A - Sono sempre stata timida e ho fatto molto teatro perché credevo che per fare cinema e televisione ci volesse un carattere molto più arrembante e non riservato come sono io. Per passare da teatro a piccolo/grande schermo è stata necessaria tanta di volontà oltre al caso, e una giusta dose di talento. Poi ti capita un ruolo come quello di Filomena, che cancella tutte le preferenze fino a quel momento, mi riempie di bei ricordi e di emozioni belle.

G - Un consiglio a tutti gli studenti: che cosa il teatro potrebbe regalare a un giovane e cosa il teatro invece ha regalato a lei?

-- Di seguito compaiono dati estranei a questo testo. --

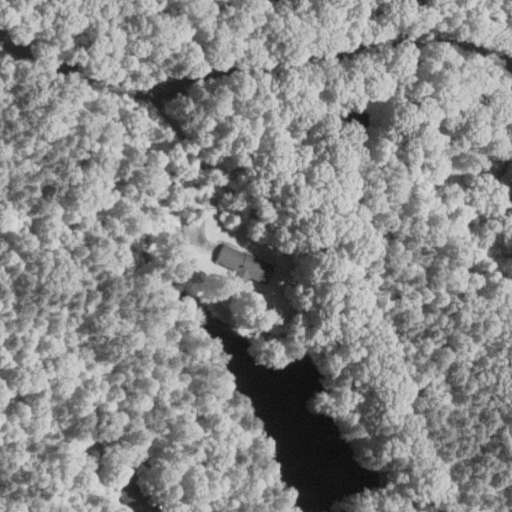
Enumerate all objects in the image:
road: (253, 66)
building: (346, 120)
building: (344, 122)
road: (190, 155)
building: (240, 262)
building: (242, 264)
road: (35, 427)
building: (140, 484)
building: (130, 489)
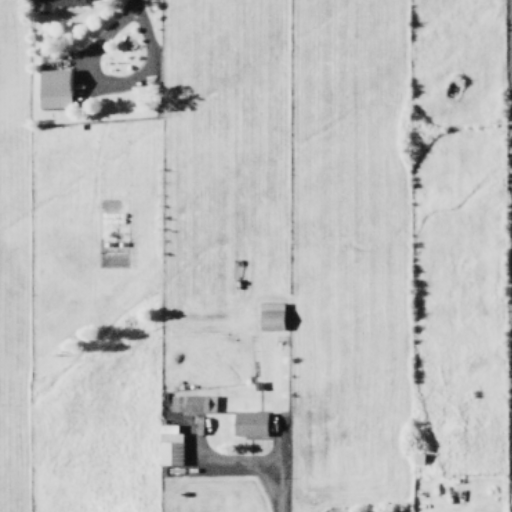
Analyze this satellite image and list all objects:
building: (54, 4)
building: (53, 88)
building: (269, 316)
building: (194, 403)
building: (248, 423)
building: (168, 445)
building: (416, 458)
road: (169, 500)
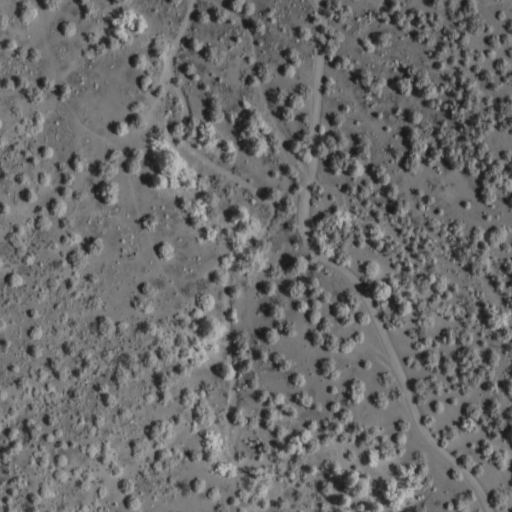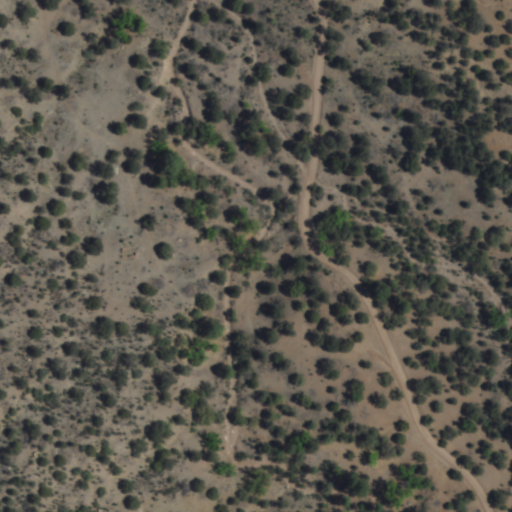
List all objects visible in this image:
road: (346, 269)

A - Per me il teatro è stata la cura, ero di una timidezza quasi patologica, ho scoperto il teatro proprio grazie alla scuola, al liceo, perché la mia insegnante mi aveva eletta lettrice ufficiale di Dante ad alta voce. Mi faceva tanti complimenti e disse che dovevo andare a teatro, ma venendo da una famiglia molto umile non potevo, fu proprio lei a regalarmi un abbonamento, e da quel giorno la mia vita è cambiata. Da lì è cominciata la mia risalita, sono partita dai laboratori teatrali che mi hanno fatto scoprire qual era la forma di comunicazione che mi mancava. Per me il teatro dovrebbe essere imposto a scuola, una materia di studio proprio perché i laboratori teatrali sono prima di tutto una cura per l'anima, ogni laboratorio è prima di tutto un mezzo di condivisionesoprattutto in questi tempi dove ognuno di noi è preso dal proprio cellulare.

Auguro quindi a tutti gli studenti di trovare insegnanti illuminati, dare loro credito e fiducia. Proprio come la mia insegnante, che mi ha aiutato a credere in un sogno, e io ho studiato tanto per riuscire a realizzarlo. Mi raccomando ragazzi, a testa alta sempre!